### Stated task
Reproduce the entries below line for line, with no changes.

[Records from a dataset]

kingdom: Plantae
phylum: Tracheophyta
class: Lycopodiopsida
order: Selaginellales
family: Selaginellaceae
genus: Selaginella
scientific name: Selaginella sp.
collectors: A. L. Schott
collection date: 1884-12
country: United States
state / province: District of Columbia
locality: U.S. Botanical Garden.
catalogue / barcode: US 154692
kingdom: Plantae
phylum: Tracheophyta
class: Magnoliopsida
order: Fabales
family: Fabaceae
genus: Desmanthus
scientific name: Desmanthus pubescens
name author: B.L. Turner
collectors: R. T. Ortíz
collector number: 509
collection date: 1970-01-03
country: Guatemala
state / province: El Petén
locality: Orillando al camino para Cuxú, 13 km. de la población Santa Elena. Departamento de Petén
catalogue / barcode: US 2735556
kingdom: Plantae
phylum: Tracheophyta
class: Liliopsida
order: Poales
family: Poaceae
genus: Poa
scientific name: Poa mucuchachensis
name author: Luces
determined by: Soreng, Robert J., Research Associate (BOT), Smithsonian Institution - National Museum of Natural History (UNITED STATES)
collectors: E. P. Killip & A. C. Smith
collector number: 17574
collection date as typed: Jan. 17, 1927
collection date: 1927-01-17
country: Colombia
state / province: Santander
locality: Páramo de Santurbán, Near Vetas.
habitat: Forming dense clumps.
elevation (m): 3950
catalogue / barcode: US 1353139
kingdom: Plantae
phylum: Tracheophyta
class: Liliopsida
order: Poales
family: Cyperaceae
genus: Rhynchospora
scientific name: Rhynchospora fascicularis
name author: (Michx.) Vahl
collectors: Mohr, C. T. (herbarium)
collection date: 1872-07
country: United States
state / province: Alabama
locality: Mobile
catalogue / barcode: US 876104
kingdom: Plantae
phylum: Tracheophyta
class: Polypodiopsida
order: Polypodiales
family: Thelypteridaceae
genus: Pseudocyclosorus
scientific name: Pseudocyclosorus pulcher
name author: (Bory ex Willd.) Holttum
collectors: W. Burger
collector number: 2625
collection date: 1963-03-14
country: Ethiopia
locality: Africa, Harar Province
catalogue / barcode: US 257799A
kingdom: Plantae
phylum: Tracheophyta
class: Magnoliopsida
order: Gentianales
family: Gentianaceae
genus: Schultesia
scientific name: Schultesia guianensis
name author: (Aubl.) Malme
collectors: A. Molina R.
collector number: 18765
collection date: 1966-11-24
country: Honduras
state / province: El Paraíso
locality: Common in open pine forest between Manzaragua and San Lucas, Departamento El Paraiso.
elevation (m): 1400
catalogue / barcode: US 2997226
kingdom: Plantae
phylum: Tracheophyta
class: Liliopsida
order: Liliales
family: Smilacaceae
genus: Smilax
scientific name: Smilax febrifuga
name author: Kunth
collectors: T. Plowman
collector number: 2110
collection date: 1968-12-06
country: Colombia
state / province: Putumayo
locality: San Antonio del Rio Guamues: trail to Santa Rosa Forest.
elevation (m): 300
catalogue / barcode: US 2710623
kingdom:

### Correct response
kingdom: Plantae
phylum: Tracheophyta
class: Lycopodiopsida
order: Selaginellales
family: Selaginellaceae
genus: Selaginella
scientific name: Selaginella sp.
collectors: A. L. Schott
collection date: 1884-12
country: United States
state / province: District of Columbia
locality: U.S. Botanical Garden.
catalogue / barcode: US 154692
kingdom: Plantae
phylum: Tracheophyta
class: Magnoliopsida
order: Fabales
family: Fabaceae
genus: Desmanthus
scientific name: Desmanthus pubescens
name author: B.L. Turner
collectors: R. T. Ortíz
collector number: 509
collection date: 1970-01-03
country: Guatemala
state / province: El Petén
locality: Orillando al camino para Cuxú, 13 km. de la población Santa Elena. Departamento de Petén
catalogue / barcode: US 2735556
kingdom: Plantae
phylum: Tracheophyta
class: Liliopsida
order: Poales
family: Poaceae
genus: Poa
scientific name: Poa mucuchachensis
name author: Luces
determined by: Soreng, Robert J., Research Associate (BOT), Smithsonian Institution - National Museum of Natural History (UNITED STATES)
collectors: E. P. Killip & A. C. Smith
collector number: 17574
collection date as typed: Jan. 17, 1927
collection date: 1927-01-17
country: Colombia
state / province: Santander
locality: Páramo de Santurbán, Near Vetas.
habitat: Forming dense clumps.
elevation (m): 3950
catalogue / barcode: US 1353139
kingdom: Plantae
phylum: Tracheophyta
class: Liliopsida
order: Poales
family: Cyperaceae
genus: Rhynchospora
scientific name: Rhynchospora fascicularis
name author: (Michx.) Vahl
collectors: Mohr, C. T. (herbarium)
collection date: 1872-07
country: United States
state / province: Alabama
locality: Mobile
catalogue / barcode: US 876104
kingdom: Plantae
phylum: Tracheophyta
class: Polypodiopsida
order: Polypodiales
family: Thelypteridaceae
genus: Pseudocyclosorus
scientific name: Pseudocyclosorus pulcher
name author: (Bory ex Willd.) Holttum
collectors: W. Burger
collector number: 2625
collection date: 1963-03-14
country: Ethiopia
locality: Africa, Harar Province
catalogue / barcode: US 257799A
kingdom: Plantae
phylum: Tracheophyta
class: Magnoliopsida
order: Gentianales
family: Gentianaceae
genus: Schultesia
scientific name: Schultesia guianensis
name author: (Aubl.) Malme
collectors: A. Molina R.
collector number: 18765
collection date: 1966-11-24
country: Honduras
state / province: El Paraíso
locality: Common in open pine forest between Manzaragua and San Lucas, Departamento El Paraiso.
elevation (m): 1400
catalogue / barcode: US 2997226
kingdom: Plantae
phylum: Tracheophyta
class: Liliopsida
order: Liliales
family: Smilacaceae
genus: Smilax
scientific name: Smilax febrifuga
name author: Kunth
collectors: T. Plowman
collector number: 2110
collection date: 1968-12-06
country: Colombia
state / province: Putumayo
locality: San Antonio del Rio Guamues: trail to Santa Rosa Forest.
elevation (m): 300
catalogue / barcode: US 2710623
kingdom:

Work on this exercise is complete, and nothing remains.